If true love was attainable, there would be no heartbreak to feel so profoundly and no mystery to enliven us. It is because of the potential of having love that we get up to brave the unpredictability of life, in hopes of stumbling into “the one”.
Without a doubt, love is illogical, but who proclaimed humanity to be logical?
Humans’ entire rationale is solely dependent upon cause and effect. Through continuous cause and effect contingent upon experience, we can only make logical claims based on probability, and therefore are never sure. One cannot be 100% certain the sun will rise tomorrow, only confident that it will because ever since humans can remember, they have woken up to the sun.

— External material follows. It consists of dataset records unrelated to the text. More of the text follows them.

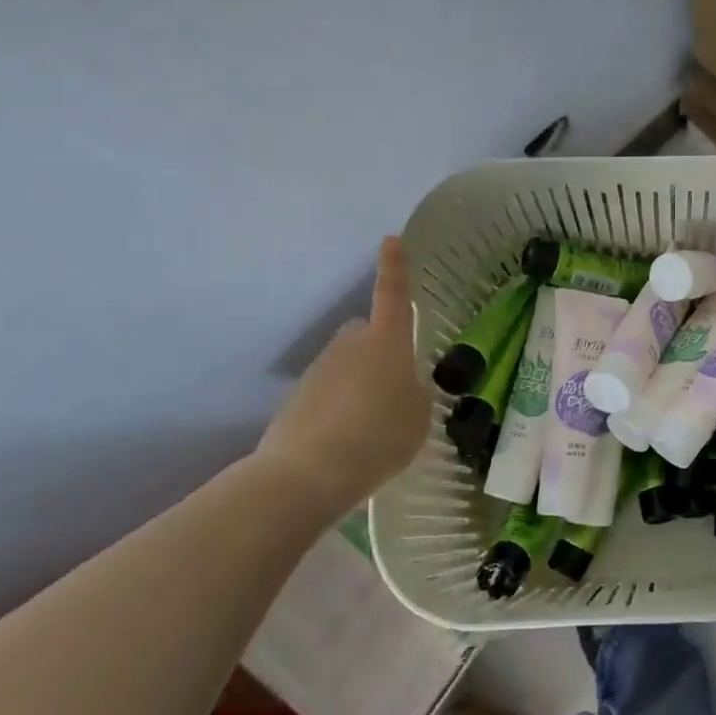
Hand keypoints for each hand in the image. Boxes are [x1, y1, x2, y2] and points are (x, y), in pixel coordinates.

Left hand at [255, 237, 431, 509]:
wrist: (306, 474)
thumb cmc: (379, 436)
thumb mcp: (419, 416)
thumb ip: (415, 393)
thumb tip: (402, 388)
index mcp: (386, 342)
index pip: (392, 294)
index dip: (394, 267)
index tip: (390, 240)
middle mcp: (349, 345)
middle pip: (366, 335)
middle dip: (378, 351)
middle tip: (393, 387)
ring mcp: (318, 371)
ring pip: (346, 367)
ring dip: (358, 386)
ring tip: (372, 428)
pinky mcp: (296, 400)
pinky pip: (327, 395)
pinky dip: (338, 411)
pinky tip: (347, 443)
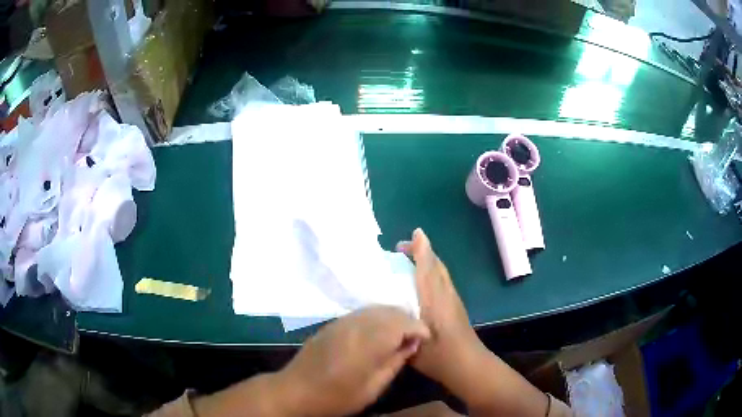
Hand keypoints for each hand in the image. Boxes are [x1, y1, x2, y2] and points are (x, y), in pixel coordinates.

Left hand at [278, 305, 430, 415]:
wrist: (295, 390)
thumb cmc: (336, 397)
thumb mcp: (371, 388)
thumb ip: (393, 363)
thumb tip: (411, 345)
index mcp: (367, 343)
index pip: (401, 323)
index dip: (418, 327)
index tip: (426, 338)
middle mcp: (355, 325)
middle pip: (389, 311)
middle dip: (407, 320)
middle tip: (415, 337)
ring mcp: (342, 322)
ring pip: (376, 308)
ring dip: (393, 317)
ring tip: (400, 334)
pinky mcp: (333, 323)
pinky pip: (362, 312)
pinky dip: (377, 317)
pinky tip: (378, 331)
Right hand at [399, 230, 550, 415]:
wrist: (468, 365)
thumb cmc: (439, 357)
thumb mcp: (413, 343)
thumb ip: (401, 325)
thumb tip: (386, 313)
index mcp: (434, 301)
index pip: (428, 269)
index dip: (422, 250)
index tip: (416, 233)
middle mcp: (446, 295)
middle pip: (437, 266)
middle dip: (422, 251)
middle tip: (402, 247)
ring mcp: (453, 300)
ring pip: (442, 272)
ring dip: (428, 261)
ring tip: (410, 260)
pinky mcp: (456, 306)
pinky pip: (443, 281)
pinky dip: (432, 272)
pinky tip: (422, 282)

Our logic relies on faith that the future will comply with the past, and if not, we adapt to our best effort. Therefore, we cannot characterize the illogicality of love as its downfall, for we are illogical beings as well. All we have is our emotions and experiences, so there should be no reason to detest love. Even in its imperfections, the power that love can bring to a person is unmatched.
Written after the Holocaust, Viktor Frankhal’s “A Man’s Search for Meaning” chronicles the reality of the physical and mental torture Frankhal went through in a concentration camp, as well as the power it took for him to rise above it.
“My mind still clung to the image of my wife. A thought crossed my mind: I didn’t even know if she were still alive. I knew only one thing — which I have learned well by now: Love goes very far beyond the physical person of the beloved,” Frankhal wrote. “It finds its deepest meaning in his spiritual being, his inner self. Whether or not he is actually present, whether or not he is still alive at all, ceases somehow to be of importance. I did not know whether my wife was alive, and I had no means of finding out; but at that moment it ceased to matter.”